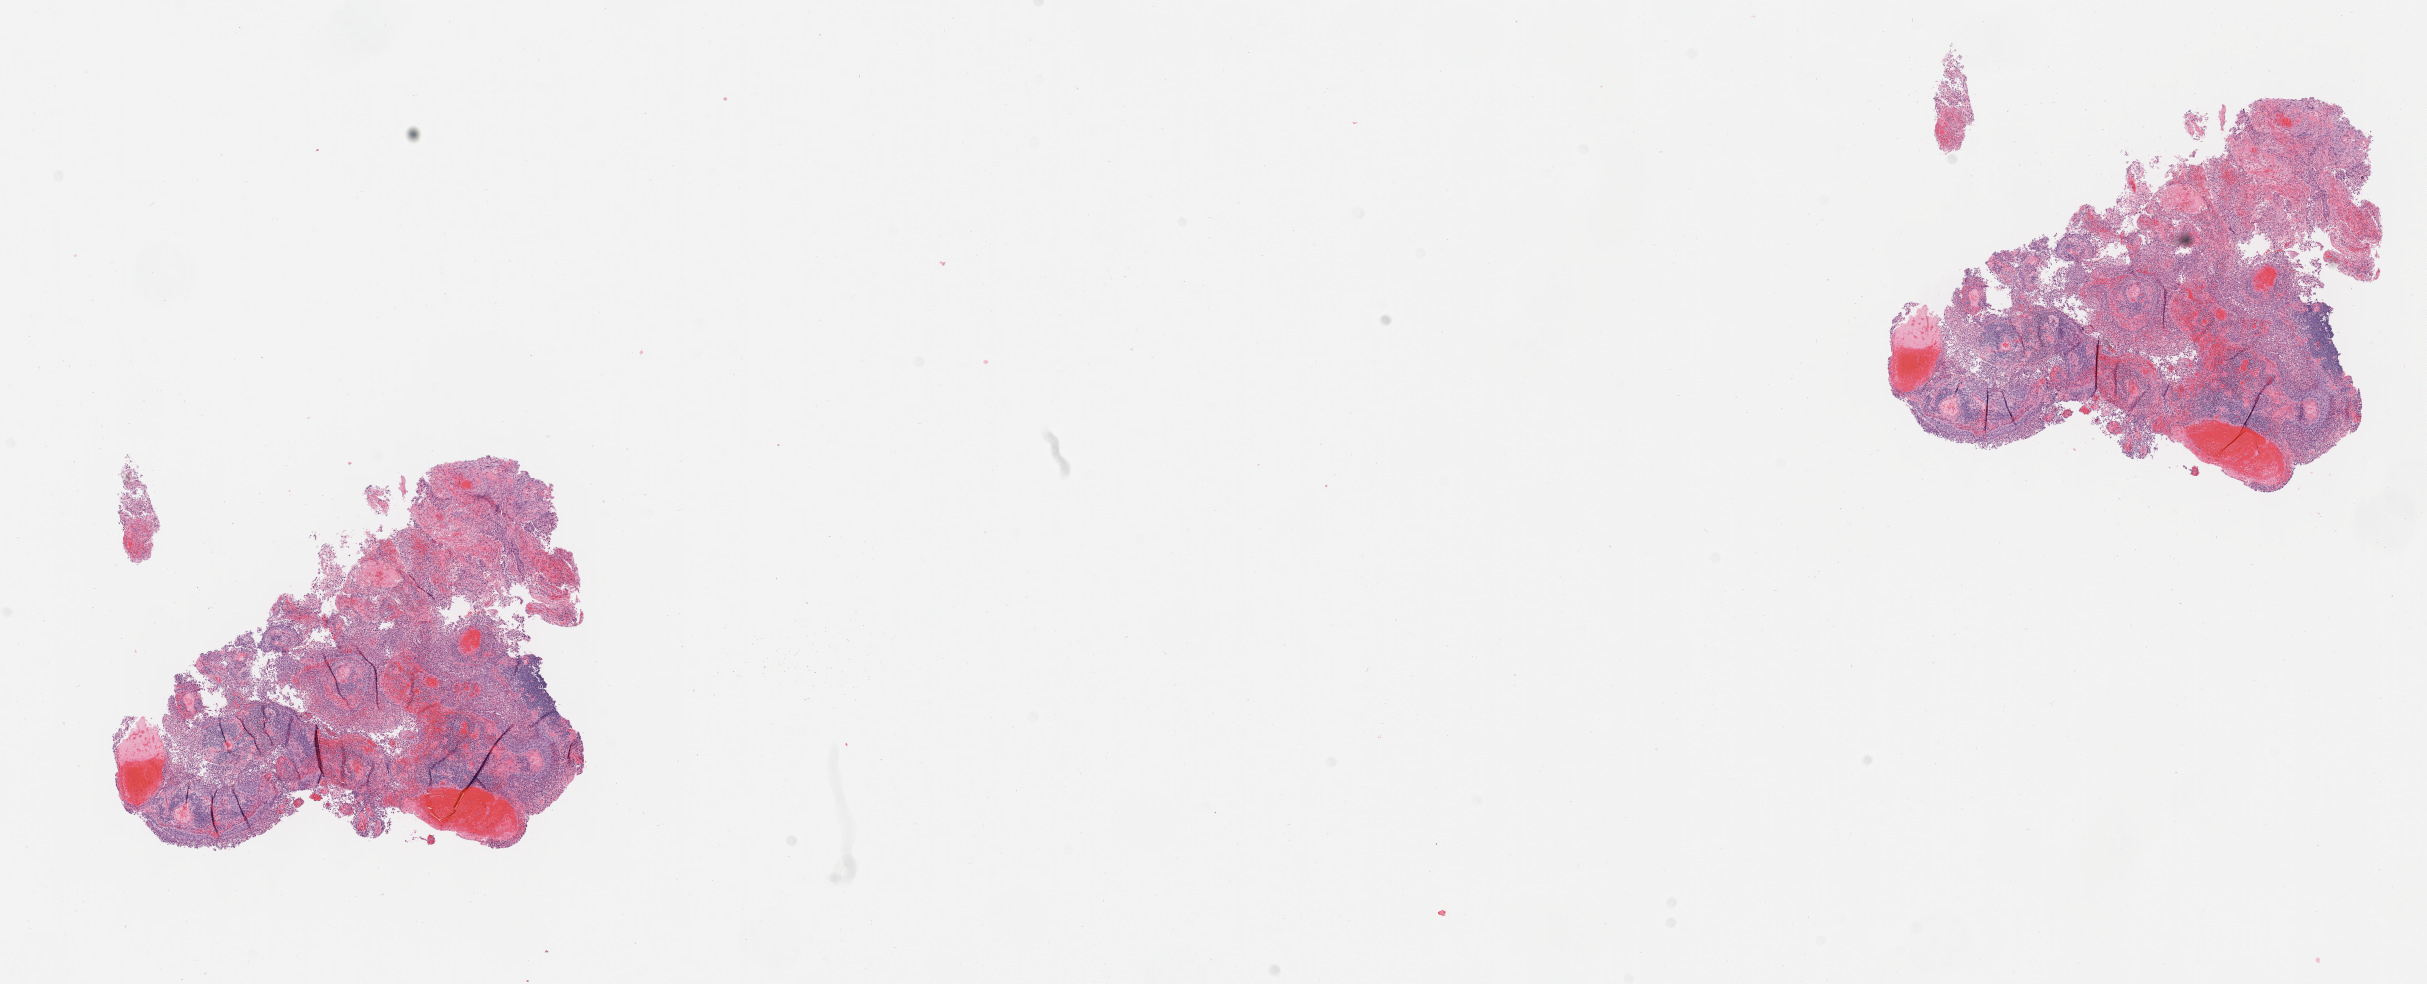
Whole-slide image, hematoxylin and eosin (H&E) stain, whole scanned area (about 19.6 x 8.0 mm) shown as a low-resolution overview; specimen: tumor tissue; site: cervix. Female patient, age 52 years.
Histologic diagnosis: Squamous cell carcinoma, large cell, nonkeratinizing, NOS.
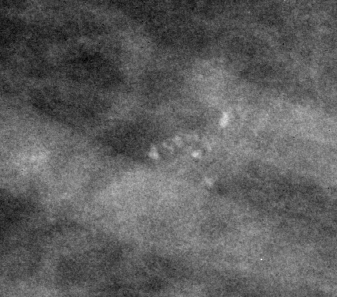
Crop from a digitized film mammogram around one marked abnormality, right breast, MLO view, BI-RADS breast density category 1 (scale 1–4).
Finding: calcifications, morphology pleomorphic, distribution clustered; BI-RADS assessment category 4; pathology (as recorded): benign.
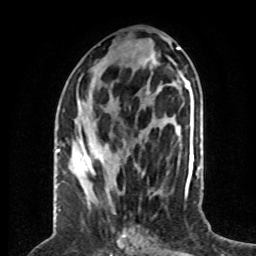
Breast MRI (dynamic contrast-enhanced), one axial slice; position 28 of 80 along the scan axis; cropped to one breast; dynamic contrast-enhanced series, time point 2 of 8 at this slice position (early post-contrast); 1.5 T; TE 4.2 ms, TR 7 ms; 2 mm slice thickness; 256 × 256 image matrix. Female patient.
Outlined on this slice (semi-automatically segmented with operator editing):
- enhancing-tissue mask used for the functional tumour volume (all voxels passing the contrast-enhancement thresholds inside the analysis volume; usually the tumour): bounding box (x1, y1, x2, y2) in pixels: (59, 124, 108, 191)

---

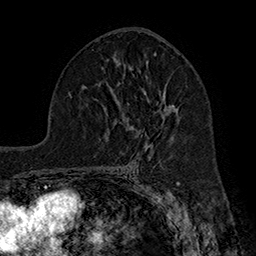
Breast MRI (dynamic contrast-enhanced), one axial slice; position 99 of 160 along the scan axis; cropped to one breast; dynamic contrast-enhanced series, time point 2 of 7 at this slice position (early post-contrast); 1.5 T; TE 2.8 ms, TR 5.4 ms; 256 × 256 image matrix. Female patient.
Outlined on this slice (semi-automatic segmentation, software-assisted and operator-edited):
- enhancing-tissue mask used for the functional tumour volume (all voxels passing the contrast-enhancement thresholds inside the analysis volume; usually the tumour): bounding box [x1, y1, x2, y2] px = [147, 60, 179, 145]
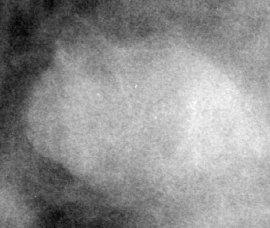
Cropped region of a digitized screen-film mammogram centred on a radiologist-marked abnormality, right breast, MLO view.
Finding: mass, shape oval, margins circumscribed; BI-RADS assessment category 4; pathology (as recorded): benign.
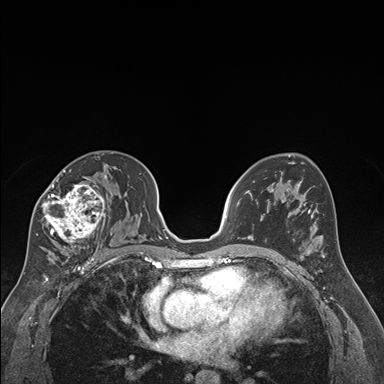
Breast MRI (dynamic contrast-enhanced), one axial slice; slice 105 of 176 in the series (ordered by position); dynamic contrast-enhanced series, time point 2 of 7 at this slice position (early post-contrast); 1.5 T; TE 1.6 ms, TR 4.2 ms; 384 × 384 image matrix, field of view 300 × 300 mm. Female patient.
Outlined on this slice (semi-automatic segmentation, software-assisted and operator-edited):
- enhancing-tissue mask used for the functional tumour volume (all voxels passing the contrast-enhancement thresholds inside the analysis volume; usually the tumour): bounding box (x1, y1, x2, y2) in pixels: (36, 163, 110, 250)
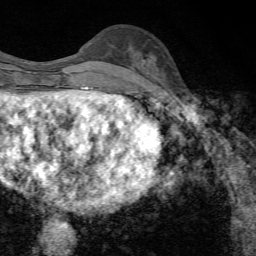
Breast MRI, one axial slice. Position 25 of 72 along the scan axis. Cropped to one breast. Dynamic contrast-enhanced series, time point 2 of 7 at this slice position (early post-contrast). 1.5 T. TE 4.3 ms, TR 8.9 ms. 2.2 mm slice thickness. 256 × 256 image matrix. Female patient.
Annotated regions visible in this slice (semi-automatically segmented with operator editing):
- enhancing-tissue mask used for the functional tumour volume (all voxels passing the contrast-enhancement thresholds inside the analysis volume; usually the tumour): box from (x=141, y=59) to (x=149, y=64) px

...

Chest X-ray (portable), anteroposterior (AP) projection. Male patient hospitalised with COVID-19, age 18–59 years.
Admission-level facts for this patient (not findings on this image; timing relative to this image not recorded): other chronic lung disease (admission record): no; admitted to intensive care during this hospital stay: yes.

[Work to complete] Keep both end lines and retype everything in the records above from the line containing "Annotated regions visible" through the line containing "(x=149, y=64) px", exactly, with nothing else.

[Response to this exercise]
Annotated regions visible in this slice (semi-automatically segmented with operator editing):
- enhancing-tissue mask used for the functional tumour volume (all voxels passing the contrast-enhancement thresholds inside the analysis volume; usually the tumour): box from (x=141, y=59) to (x=149, y=64) px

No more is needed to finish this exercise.